What you need to do:
Reproduce every line of the material below, character for character and in the same order.

(Items stored from a collection)
Content starts
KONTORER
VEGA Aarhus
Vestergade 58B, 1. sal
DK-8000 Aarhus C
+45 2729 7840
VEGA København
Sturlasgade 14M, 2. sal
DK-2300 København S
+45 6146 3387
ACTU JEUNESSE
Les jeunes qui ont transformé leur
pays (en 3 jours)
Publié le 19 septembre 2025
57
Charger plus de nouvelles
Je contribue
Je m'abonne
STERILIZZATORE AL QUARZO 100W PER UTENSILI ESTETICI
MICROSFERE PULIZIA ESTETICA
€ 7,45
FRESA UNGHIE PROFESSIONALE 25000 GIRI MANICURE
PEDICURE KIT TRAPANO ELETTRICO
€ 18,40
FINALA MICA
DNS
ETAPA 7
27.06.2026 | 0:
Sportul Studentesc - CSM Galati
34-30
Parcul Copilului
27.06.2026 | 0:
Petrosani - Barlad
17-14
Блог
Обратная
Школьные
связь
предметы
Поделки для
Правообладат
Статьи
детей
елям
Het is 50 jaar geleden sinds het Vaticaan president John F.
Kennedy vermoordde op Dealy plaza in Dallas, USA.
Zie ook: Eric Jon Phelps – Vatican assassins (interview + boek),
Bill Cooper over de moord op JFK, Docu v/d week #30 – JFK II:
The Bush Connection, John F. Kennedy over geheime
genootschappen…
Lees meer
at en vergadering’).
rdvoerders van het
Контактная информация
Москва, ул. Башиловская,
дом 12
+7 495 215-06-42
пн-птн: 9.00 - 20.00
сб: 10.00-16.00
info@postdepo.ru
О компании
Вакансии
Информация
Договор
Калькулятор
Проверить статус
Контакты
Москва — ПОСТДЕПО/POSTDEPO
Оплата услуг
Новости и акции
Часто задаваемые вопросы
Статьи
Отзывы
Content ends
Output for this task:
KONTORER
VEGA Aarhus
Vestergade 58B, 1. sal
DK-8000 Aarhus C
+45 2729 7840
VEGA København
Sturlasgade 14M, 2. sal
DK-2300 København S
+45 6146 3387
ACTU JEUNESSE
Les jeunes qui ont transformé leur
pays (en 3 jours)
Publié le 19 septembre 2025
57
Charger plus de nouvelles
Je contribue
Je m'abonne
STERILIZZATORE AL QUARZO 100W PER UTENSILI ESTETICI
MICROSFERE PULIZIA ESTETICA
€ 7,45
FRESA UNGHIE PROFESSIONALE 25000 GIRI MANICURE
PEDICURE KIT TRAPANO ELETTRICO
€ 18,40
FINALA MICA
DNS
ETAPA 7
27.06.2026 | 0:
Sportul Studentesc - CSM Galati
34-30
Parcul Copilului
27.06.2026 | 0:
Petrosani - Barlad
17-14
Блог
Обратная
Школьные
связь
предметы
Поделки для
Правообладат
Статьи
детей
елям
Het is 50 jaar geleden sinds het Vaticaan president John F.
Kennedy vermoordde op Dealy plaza in Dallas, USA.
Zie ook: Eric Jon Phelps – Vatican assassins (interview + boek),
Bill Cooper over de moord op JFK, Docu v/d week #30 – JFK II:
The Bush Connection, John F. Kennedy over geheime
genootschappen…
Lees meer
at en vergadering’).
rdvoerders van het
Контактная информация
Москва, ул. Башиловская,
дом 12
+7 495 215-06-42
пн-птн: 9.00 - 20.00
сб: 10.00-16.00
info@postdepo.ru
О компании
Вакансии
Информация
Договор
Калькулятор
Проверить статус
Контакты
Москва — ПОСТДЕПО/POSTDEPO
Оплата услуг
Новости и акции
Часто задаваемые вопросы
Статьи
Отзывы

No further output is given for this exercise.